=== Exercise directions ===
The expected result is an exact restatement of the data, free of pictures.

=== Provided data ===

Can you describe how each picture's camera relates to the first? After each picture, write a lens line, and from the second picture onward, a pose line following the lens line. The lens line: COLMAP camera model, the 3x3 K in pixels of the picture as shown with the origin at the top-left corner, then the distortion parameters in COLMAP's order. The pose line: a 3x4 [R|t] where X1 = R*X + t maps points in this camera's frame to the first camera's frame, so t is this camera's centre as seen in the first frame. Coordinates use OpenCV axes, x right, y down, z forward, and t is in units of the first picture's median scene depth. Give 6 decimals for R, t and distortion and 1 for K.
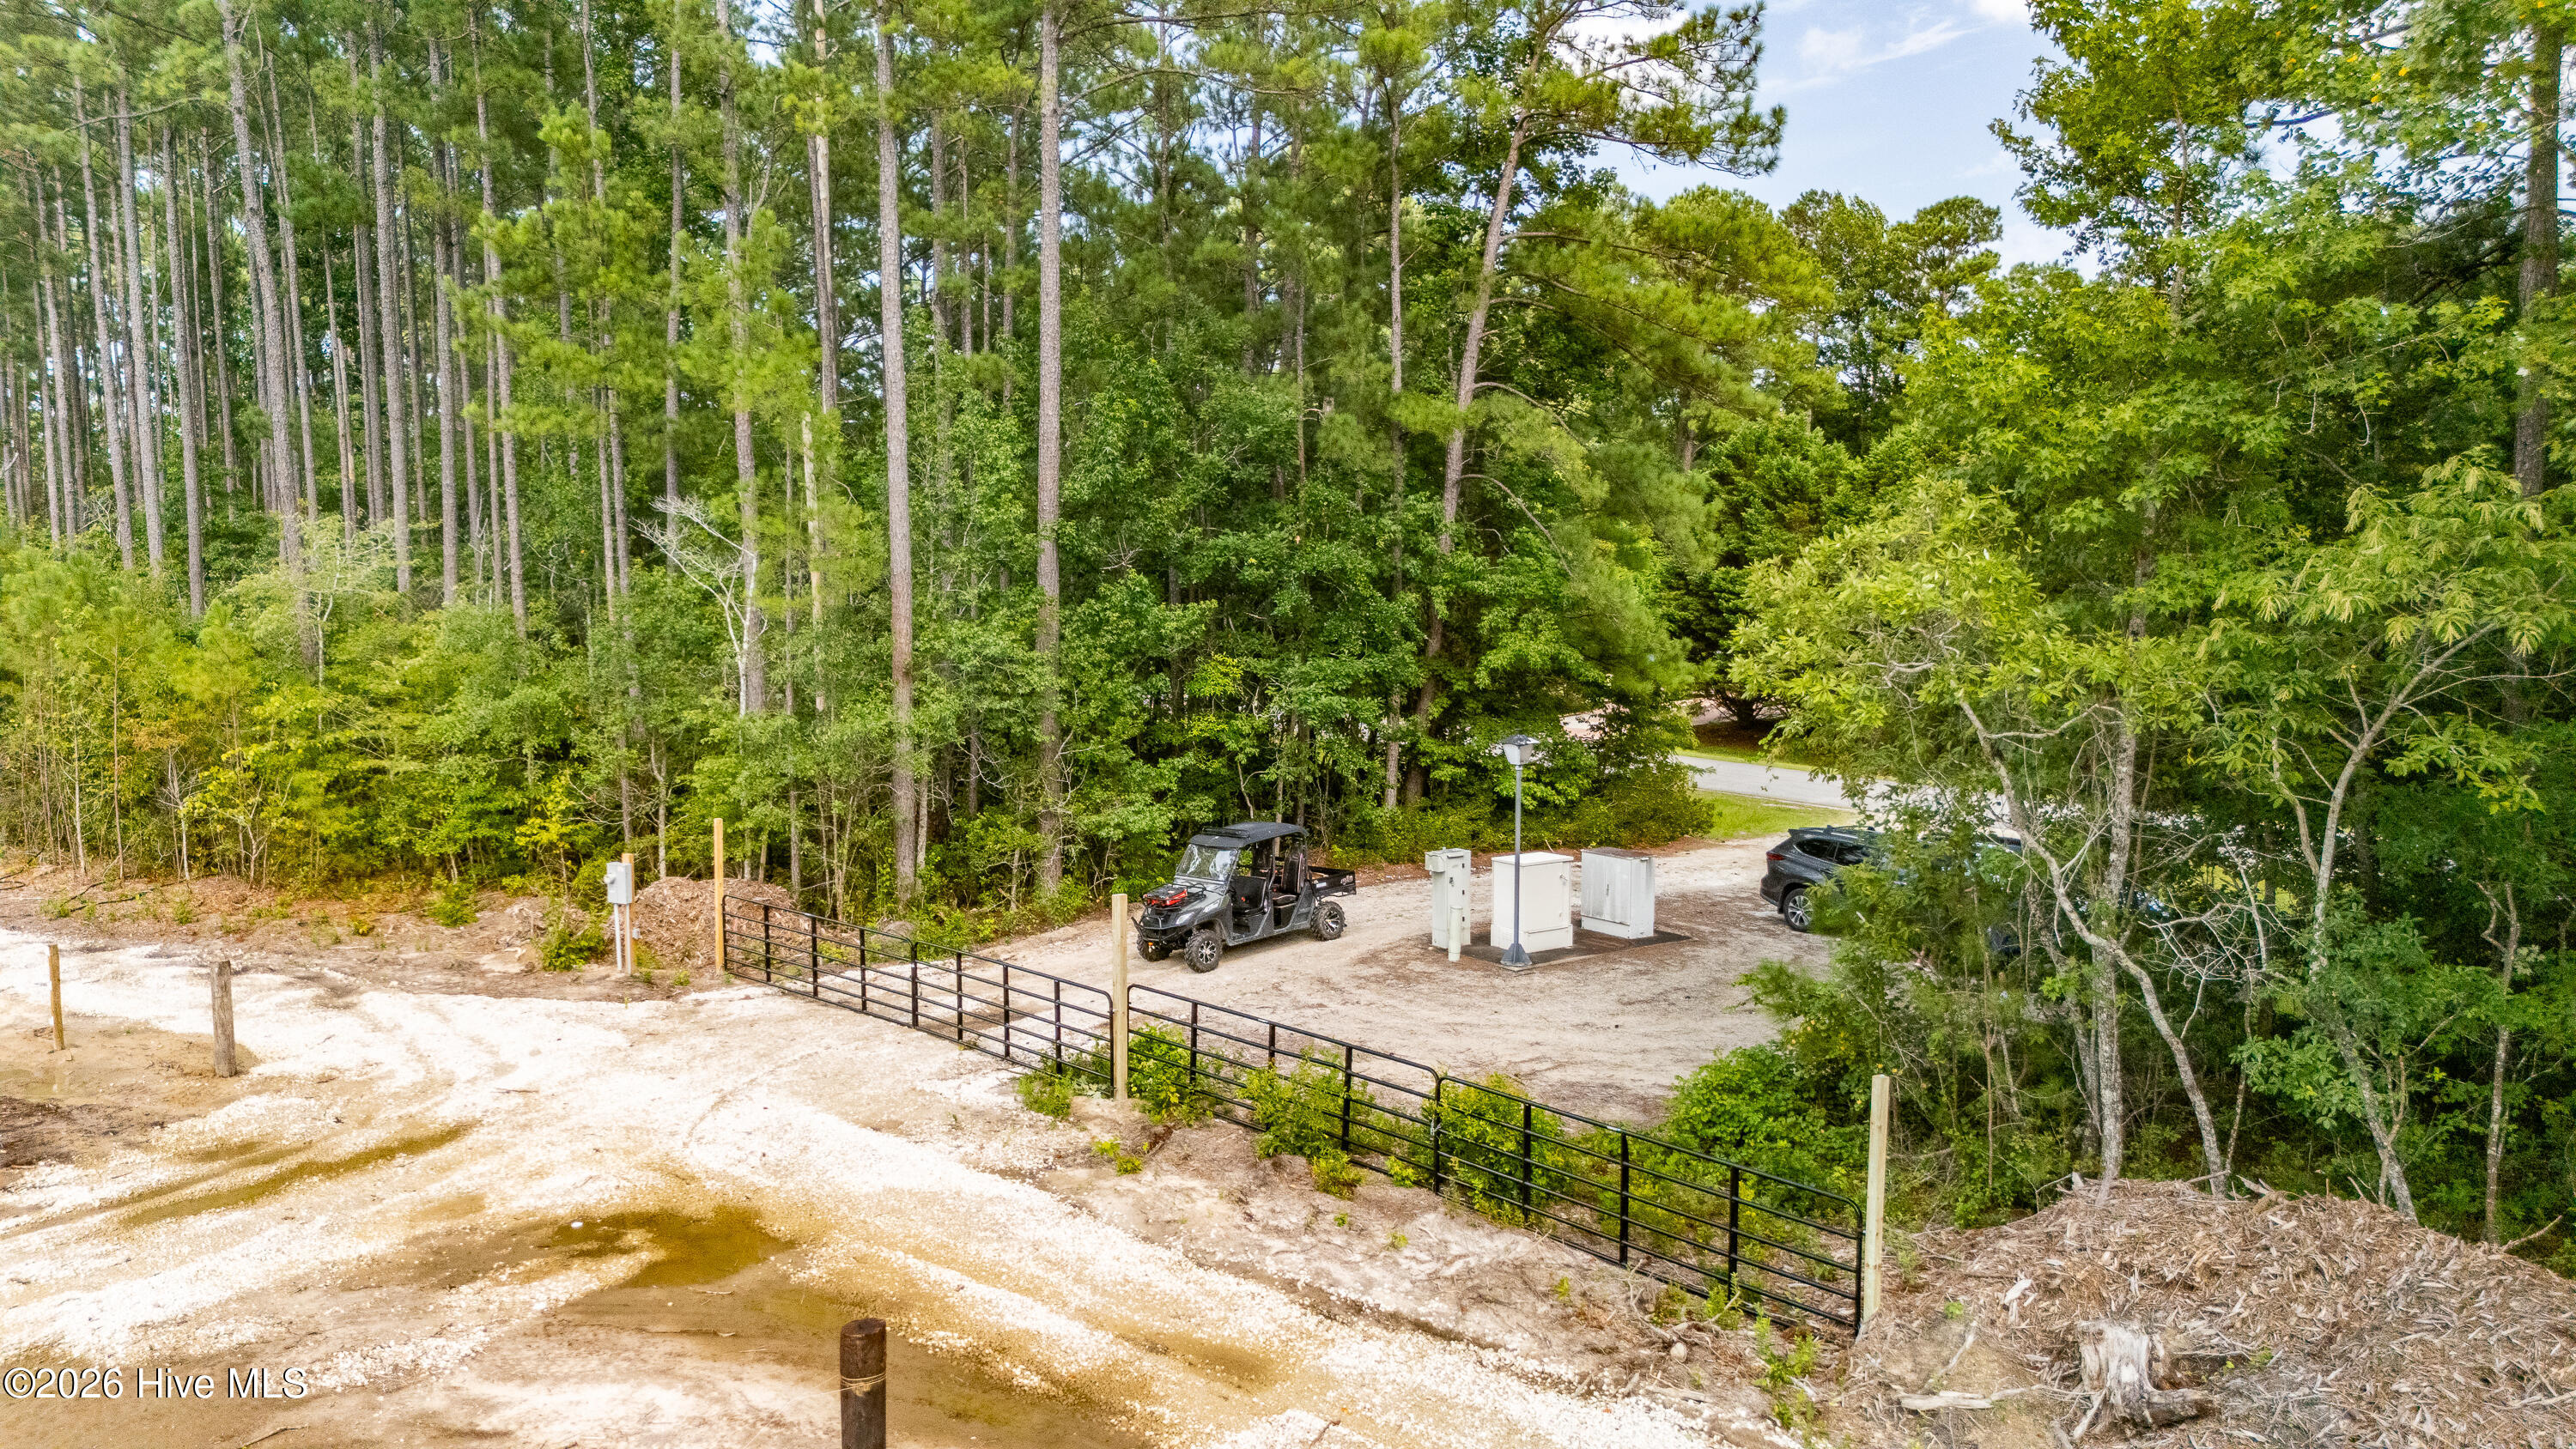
lens RADIAL K [[1894.3, 0, 1283.7], [0, 1894.3, 711.8], [0, 0, 1]] dist [0.068931, -0.066550]
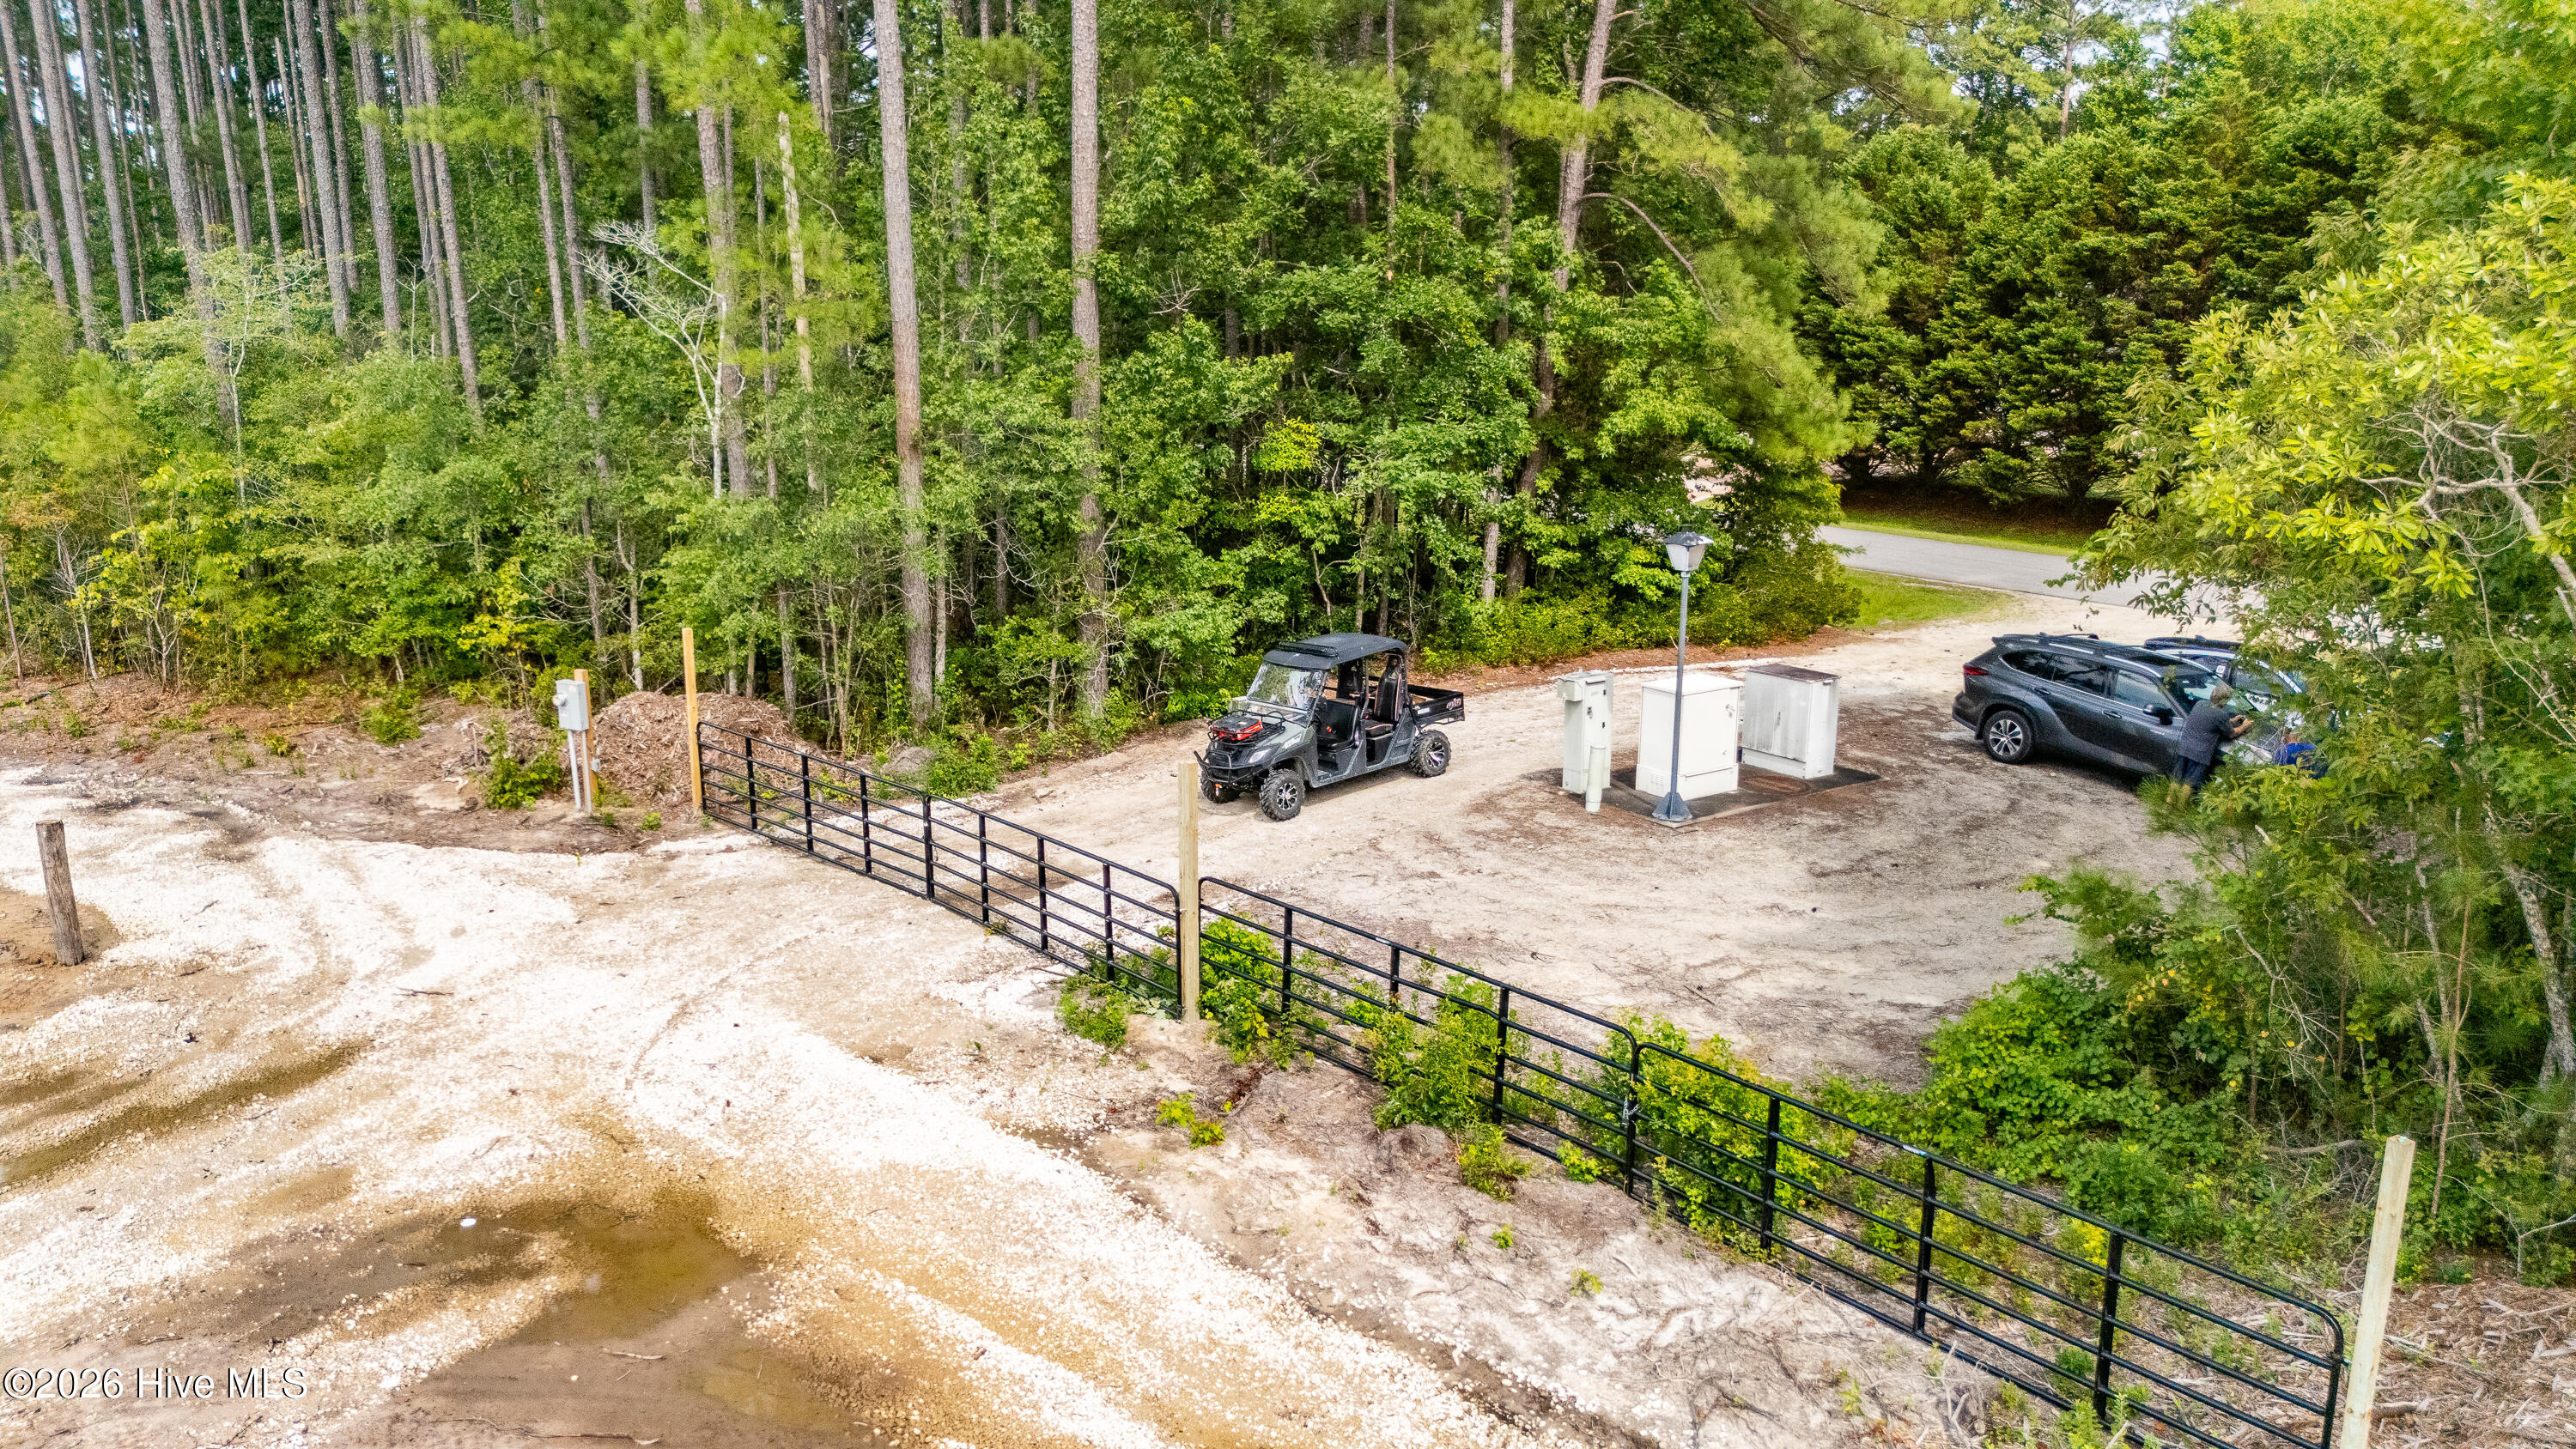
lens RADIAL K [[1894.3, 0, 1272.9], [0, 1894.3, 724.8], [0, 0, 1]] dist [0.068931, -0.066550]
pose [[0.999658, 0.005504, -0.025561, -0.024354], [-0.001824, 0.989890, 0.141827, -0.018260], [0.026083, -0.141732, 0.989561, 0.186339]]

=== Your response ===
Can you describe how each picture's camera relates to the first? After each picture, write a lens line, and from the second picture onward, a pose line following the lens line. The lens line: COLMAP camera model, the 3x3 K in pixels of the picture as shown with the origin at the top-left corner, then the distortion parameters in COLMAP's order. The pose line: a 3x4 [R|t] where X1 = R*X + t maps points in this camera's frame to the first camera's frame, so t is this camera's centre as seen in the first frame. Coordinates use OpenCV axes, x right, y down, z forward, and t is in units of the first picture's median scene depth. Give 6 decimals for R, t and distortion and 1 for K.
lens RADIAL K [[1894.3, 0, 1283.7], [0, 1894.3, 711.8], [0, 0, 1]] dist [0.068931, -0.066550]
lens RADIAL K [[1894.3, 0, 1272.9], [0, 1894.3, 724.8], [0, 0, 1]] dist [0.068931, -0.066550]
pose [[0.999658, 0.005504, -0.025561, -0.024354], [-0.001824, 0.989890, 0.141827, -0.018260], [0.026083, -0.141732, 0.989561, 0.186339]]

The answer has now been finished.